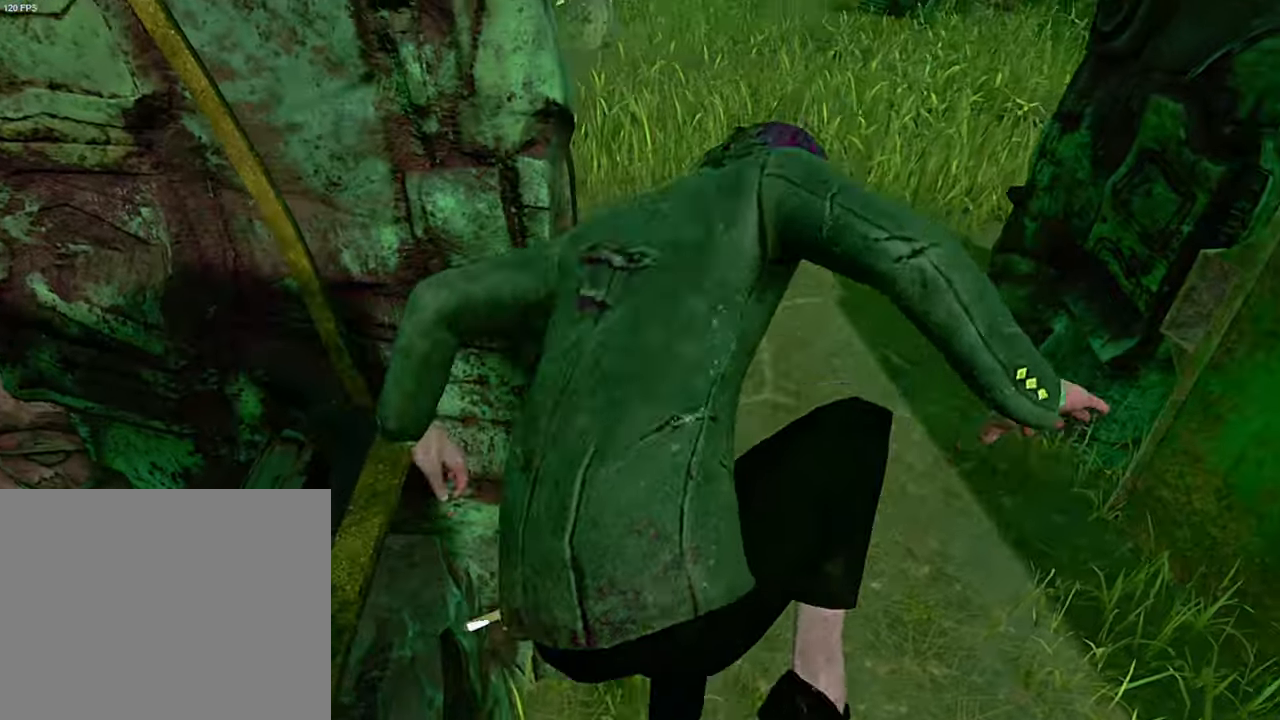
{"keys": ["d", "s", "shift"], "events": []}
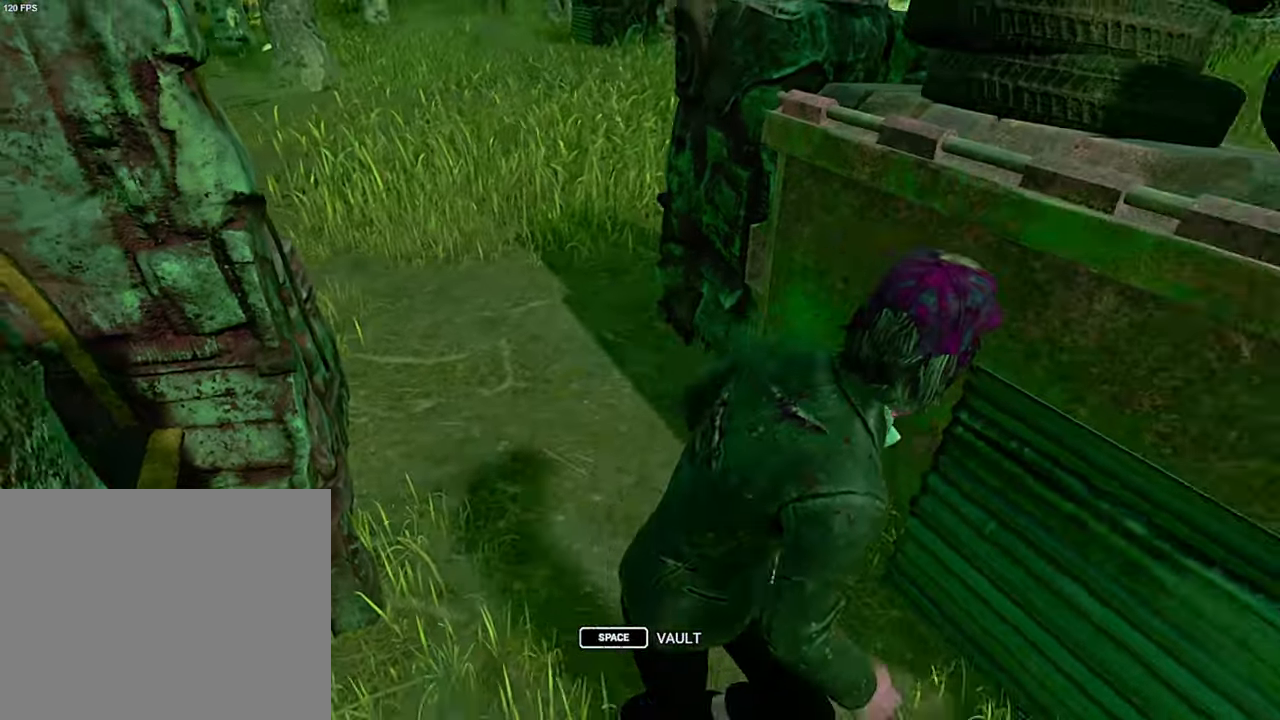
{"keys": ["d", "s", "shift"], "events": []}
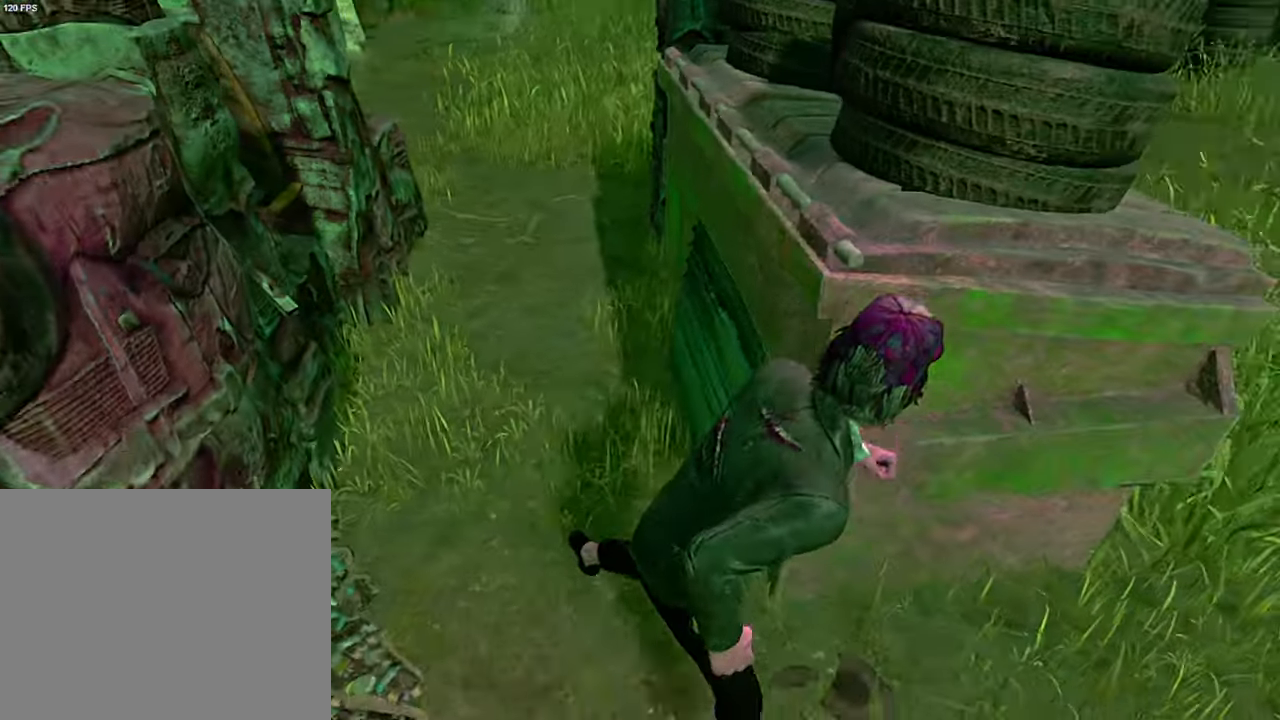
{"keys": ["d", "shift", "w"], "events": [[317, "s", "up"], [450, "w", "down"]]}
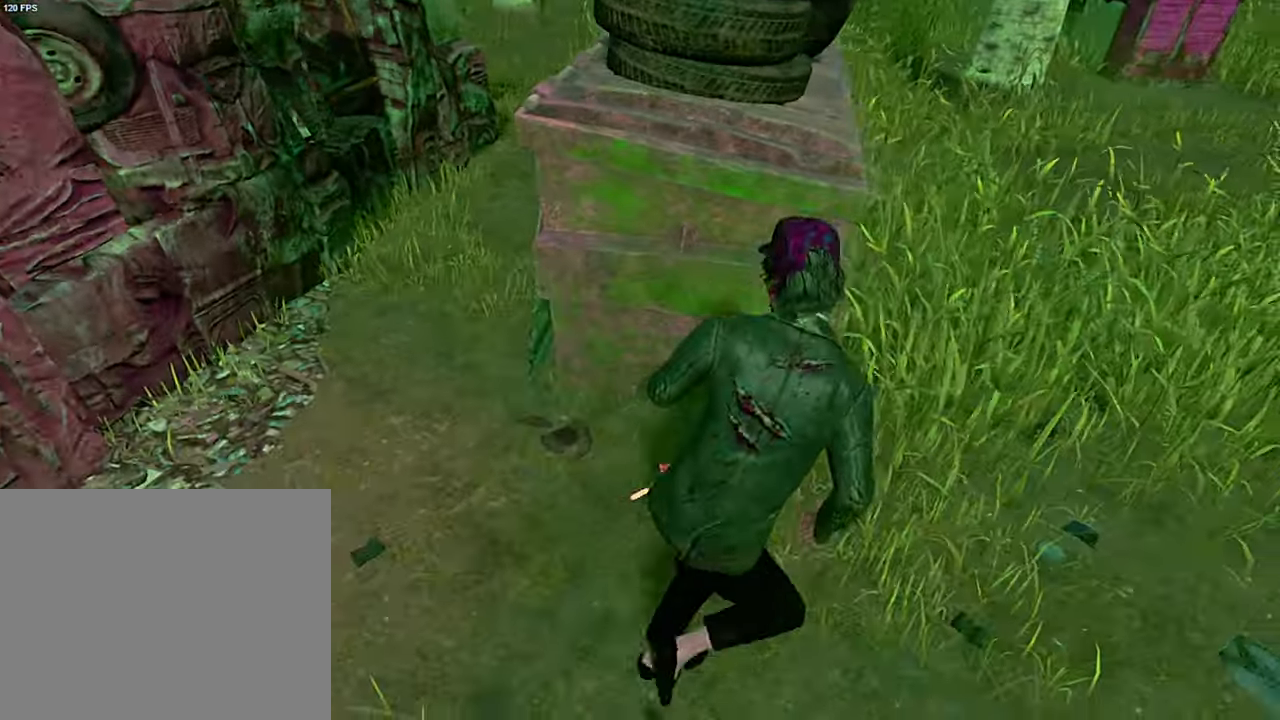
{"keys": ["a", "shift", "w"], "events": [[50, "shift", "up"], [67, "w", "up"], [167, "d", "up"], [167, "w", "down"], [234, "a", "down"], [284, "shift", "down"]]}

▸ **TASK DESCRIPTION**
Would you repeat the complete listing exactly, excluding each picture it holds?

▸ **EXERCISE OUTPUT**
{"keys": ["d", "s", "shift"], "events": []}
{"keys": ["d", "s", "shift"], "events": []}
{"keys": ["d", "shift", "w"], "events": [[317, "s", "up"], [450, "w", "down"]]}
{"keys": ["a", "shift", "w"], "events": [[50, "shift", "up"], [67, "w", "up"], [167, "d", "up"], [167, "w", "down"], [234, "a", "down"], [284, "shift", "down"]]}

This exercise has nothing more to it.